Un gruppo di 7 studiosi, coordinati dalla dottoressa Claudia Allemani (foto), della Scuola di Igiene e Medicina Tropicale di Londra,

ha condotto lo studio “Concord 2” che ha analizzato i dati di 279 registri tumori di 67 Paesi nel mondo.

Lo studio ha preso in esame la sopravvivenza a 5 anni per tumore, tra il 1995 e il 2009 nei casi di età da 15 a 99 anni. Finalità dello studio: l’analisi dei dati, come misura dell'efficacia dei sistemi sanitari, per ricavare  informazioni sulla politica del controllo dei tumori. Sopravvivenza significa: qual è la percentuale di pazienti che dopo 5 anni dalla diagnosi di tumore è ancora in vita?

Per quanto riguarda la sopravvivenza relativa alle 10 sedi più diffuse di tumore: stomaco, colon, retto, fegato, polmone, mammella, cervice uterina, ovaio e prostata nei pazienti adulti e leucemia in adulti e bambini,  l’Italia si colloca fra il 4° e il 7° posto fra i 29 paesi europei.

«Per alcuni tumori  come polmone e fegato – spiega la ricercatrice Allemani – la sopravvivenza è ancora bassa (meno del 20 per cento) anche in Italia, dove manca la copertura nazionale del registro tumori.  In questo studio c’erano 31 registri, pari a una copertura di circa il 40-50%. Per il periodo preso in considerazione mancava quello della Puglia».

Sono state evidenziate ampie differenze a livello mondiale. La sopravvivenza per il tumore della mammella è aumentata in Europa e nei paesi sviluppati (si arriva anche all’85%). Mentre nei paesi dell’est  la sopravvivenza per le leucemie, per esempio, è generalmente bassa. Si ipotizza che possa essere legata a fattori genetici o etnici della popolazione.
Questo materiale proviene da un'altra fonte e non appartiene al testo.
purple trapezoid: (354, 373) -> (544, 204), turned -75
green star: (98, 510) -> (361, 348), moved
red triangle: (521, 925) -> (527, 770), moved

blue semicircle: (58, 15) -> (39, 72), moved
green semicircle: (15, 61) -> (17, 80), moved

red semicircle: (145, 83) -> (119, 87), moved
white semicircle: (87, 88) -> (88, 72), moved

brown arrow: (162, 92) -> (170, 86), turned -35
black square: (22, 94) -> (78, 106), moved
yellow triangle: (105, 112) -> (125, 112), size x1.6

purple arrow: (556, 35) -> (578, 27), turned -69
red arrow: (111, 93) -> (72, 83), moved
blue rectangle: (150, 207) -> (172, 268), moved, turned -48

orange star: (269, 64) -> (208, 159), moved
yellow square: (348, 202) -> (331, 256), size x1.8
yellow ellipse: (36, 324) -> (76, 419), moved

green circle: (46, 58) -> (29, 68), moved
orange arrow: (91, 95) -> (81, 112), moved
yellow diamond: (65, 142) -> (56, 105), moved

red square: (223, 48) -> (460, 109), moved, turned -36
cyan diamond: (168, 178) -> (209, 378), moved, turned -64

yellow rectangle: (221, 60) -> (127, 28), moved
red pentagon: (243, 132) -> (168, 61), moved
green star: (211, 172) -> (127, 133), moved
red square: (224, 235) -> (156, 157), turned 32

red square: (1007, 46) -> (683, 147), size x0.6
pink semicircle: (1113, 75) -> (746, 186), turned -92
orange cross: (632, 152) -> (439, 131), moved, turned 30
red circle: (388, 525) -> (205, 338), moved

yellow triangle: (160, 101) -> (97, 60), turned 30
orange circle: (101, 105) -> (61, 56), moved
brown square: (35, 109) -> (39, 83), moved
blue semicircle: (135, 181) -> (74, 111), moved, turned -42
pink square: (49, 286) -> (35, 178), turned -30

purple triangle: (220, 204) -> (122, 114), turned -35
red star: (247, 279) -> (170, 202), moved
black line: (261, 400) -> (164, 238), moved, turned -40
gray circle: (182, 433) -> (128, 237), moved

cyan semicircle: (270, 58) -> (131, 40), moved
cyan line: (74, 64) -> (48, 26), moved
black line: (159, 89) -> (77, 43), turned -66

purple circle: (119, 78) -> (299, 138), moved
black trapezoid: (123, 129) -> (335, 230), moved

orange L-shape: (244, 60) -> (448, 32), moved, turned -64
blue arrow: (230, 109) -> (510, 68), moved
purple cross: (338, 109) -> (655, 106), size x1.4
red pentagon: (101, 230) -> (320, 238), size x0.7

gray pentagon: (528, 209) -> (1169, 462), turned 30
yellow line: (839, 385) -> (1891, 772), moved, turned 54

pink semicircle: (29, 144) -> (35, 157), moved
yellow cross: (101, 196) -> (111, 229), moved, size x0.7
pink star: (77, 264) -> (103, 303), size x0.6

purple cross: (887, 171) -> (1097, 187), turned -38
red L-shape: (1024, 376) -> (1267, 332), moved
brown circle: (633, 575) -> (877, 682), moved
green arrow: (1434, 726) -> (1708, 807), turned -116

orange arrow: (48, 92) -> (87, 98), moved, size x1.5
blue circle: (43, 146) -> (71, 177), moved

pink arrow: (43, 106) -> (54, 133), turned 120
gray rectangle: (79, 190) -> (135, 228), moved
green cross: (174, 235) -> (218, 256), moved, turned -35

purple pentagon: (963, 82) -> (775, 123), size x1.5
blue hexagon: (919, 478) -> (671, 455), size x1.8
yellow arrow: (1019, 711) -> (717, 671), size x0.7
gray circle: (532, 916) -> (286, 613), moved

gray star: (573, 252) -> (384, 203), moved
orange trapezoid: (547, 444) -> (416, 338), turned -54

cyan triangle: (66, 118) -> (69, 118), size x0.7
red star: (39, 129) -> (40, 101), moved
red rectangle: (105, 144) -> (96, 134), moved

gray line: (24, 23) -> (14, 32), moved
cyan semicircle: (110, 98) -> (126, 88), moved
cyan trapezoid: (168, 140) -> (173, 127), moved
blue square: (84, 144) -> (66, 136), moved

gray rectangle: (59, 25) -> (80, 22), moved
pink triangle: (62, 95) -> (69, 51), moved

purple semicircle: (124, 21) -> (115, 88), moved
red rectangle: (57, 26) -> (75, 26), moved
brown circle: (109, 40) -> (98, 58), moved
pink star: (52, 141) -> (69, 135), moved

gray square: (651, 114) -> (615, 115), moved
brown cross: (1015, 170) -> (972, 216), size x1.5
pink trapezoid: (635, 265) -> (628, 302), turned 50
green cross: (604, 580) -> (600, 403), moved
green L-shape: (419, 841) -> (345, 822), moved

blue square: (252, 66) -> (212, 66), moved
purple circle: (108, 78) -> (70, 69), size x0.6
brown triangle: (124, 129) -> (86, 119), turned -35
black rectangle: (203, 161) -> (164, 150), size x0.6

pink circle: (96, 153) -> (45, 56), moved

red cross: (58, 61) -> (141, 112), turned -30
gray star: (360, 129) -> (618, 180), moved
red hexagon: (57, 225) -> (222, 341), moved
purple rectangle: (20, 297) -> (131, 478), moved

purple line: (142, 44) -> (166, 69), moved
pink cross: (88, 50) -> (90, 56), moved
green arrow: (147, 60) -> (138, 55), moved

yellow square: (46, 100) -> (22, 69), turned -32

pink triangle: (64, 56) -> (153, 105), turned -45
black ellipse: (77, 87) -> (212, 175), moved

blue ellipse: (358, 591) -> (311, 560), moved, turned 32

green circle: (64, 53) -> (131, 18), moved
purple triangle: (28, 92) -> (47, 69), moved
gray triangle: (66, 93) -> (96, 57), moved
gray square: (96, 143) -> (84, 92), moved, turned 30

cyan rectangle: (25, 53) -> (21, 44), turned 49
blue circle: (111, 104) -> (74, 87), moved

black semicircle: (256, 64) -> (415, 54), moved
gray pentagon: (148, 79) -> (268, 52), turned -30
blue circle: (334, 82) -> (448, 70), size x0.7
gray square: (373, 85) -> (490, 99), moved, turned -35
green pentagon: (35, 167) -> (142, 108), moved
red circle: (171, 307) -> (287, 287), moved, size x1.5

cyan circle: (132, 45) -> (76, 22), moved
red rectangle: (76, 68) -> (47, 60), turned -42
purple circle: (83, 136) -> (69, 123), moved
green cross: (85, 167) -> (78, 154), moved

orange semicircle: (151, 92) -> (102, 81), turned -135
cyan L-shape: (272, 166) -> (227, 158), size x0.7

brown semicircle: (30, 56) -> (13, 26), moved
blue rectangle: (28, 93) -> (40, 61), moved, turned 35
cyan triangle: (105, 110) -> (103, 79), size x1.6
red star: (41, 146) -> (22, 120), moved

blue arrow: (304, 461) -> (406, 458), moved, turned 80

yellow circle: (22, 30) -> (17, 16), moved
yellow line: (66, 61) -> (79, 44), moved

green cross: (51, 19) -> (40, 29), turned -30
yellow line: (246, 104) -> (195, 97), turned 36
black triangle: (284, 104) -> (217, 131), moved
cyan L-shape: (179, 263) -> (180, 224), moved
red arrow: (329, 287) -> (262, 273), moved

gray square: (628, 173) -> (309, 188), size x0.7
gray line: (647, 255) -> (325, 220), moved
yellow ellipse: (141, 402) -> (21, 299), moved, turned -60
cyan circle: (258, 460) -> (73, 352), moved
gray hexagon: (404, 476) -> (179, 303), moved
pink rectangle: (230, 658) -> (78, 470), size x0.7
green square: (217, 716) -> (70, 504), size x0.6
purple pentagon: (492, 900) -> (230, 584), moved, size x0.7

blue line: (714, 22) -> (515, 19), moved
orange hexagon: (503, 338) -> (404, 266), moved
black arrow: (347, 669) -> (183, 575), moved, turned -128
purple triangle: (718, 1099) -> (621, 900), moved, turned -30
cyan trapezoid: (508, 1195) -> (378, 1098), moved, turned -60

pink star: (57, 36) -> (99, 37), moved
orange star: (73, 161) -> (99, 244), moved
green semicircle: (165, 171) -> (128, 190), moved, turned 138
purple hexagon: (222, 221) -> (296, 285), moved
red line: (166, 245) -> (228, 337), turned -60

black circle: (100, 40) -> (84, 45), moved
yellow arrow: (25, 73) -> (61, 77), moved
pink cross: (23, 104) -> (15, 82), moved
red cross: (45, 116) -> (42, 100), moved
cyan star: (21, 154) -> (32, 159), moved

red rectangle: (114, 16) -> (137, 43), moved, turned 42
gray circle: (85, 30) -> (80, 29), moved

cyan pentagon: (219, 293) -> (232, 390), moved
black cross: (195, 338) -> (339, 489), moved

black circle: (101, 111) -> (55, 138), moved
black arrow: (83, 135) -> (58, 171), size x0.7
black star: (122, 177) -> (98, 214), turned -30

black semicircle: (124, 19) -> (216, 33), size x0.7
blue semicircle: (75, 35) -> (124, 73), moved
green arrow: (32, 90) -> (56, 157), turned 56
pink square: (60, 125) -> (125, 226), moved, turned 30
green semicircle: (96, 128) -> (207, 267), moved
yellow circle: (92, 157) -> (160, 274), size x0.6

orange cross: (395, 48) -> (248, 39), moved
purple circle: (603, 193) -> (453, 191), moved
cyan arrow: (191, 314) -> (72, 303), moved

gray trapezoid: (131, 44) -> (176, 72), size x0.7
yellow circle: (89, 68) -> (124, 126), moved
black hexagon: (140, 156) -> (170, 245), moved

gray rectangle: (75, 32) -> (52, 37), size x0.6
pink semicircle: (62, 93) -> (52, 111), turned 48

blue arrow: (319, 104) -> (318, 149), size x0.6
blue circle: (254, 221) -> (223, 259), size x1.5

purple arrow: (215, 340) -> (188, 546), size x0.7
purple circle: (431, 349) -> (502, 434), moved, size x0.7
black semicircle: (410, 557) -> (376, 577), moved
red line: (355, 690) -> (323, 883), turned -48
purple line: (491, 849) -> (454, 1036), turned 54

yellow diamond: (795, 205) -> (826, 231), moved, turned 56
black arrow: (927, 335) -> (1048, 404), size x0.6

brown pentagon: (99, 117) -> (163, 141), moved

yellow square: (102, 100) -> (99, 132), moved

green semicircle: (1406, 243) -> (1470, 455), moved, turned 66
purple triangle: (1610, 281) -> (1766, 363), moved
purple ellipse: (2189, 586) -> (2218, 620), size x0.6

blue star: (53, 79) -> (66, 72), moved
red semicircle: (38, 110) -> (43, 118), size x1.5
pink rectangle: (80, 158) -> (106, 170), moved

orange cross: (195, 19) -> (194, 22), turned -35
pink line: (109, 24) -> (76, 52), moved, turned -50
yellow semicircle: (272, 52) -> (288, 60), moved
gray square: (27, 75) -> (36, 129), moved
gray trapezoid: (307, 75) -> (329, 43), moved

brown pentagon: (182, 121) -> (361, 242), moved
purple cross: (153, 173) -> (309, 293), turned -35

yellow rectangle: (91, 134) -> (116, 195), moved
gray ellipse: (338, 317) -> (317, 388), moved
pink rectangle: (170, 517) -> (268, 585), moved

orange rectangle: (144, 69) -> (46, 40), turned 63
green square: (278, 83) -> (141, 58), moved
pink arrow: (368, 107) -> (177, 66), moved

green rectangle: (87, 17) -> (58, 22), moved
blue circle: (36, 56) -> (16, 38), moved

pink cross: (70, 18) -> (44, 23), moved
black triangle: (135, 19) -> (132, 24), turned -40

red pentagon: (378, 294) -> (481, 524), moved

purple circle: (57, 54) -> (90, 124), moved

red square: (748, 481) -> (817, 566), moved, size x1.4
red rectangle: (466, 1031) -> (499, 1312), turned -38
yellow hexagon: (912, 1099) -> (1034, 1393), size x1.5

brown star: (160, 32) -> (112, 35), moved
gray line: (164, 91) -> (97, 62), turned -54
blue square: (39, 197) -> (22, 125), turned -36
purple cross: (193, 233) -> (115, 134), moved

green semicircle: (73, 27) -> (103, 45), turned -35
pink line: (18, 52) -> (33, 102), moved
Per il tumore della prostata si sono verificati sorprendenti incrementi. Oggi si va da poco meno del 60% in Bulgaria, la più bassa in Europa, fino a più del 95% in Brasile e Stati uniti.

Nella donna per il tumore della cervice uterina la sopravvivenza si attesta attorno al 50 – 70%, mentre per il tumore ovarico scende al 40%.

Le leucemie nell’adulto colpiscono soprattutto Giappone e Corea del Sud (18 – 23%), mentre la leucemia linfoblastica acuta in età pediatrica è inferiore al 60% in molti Paesi, ma si alza fino al 90% in Canada e in quattro Paesi europei, suggerendo deficienze maggiori nella gestione di una malattia ampiamente curabile.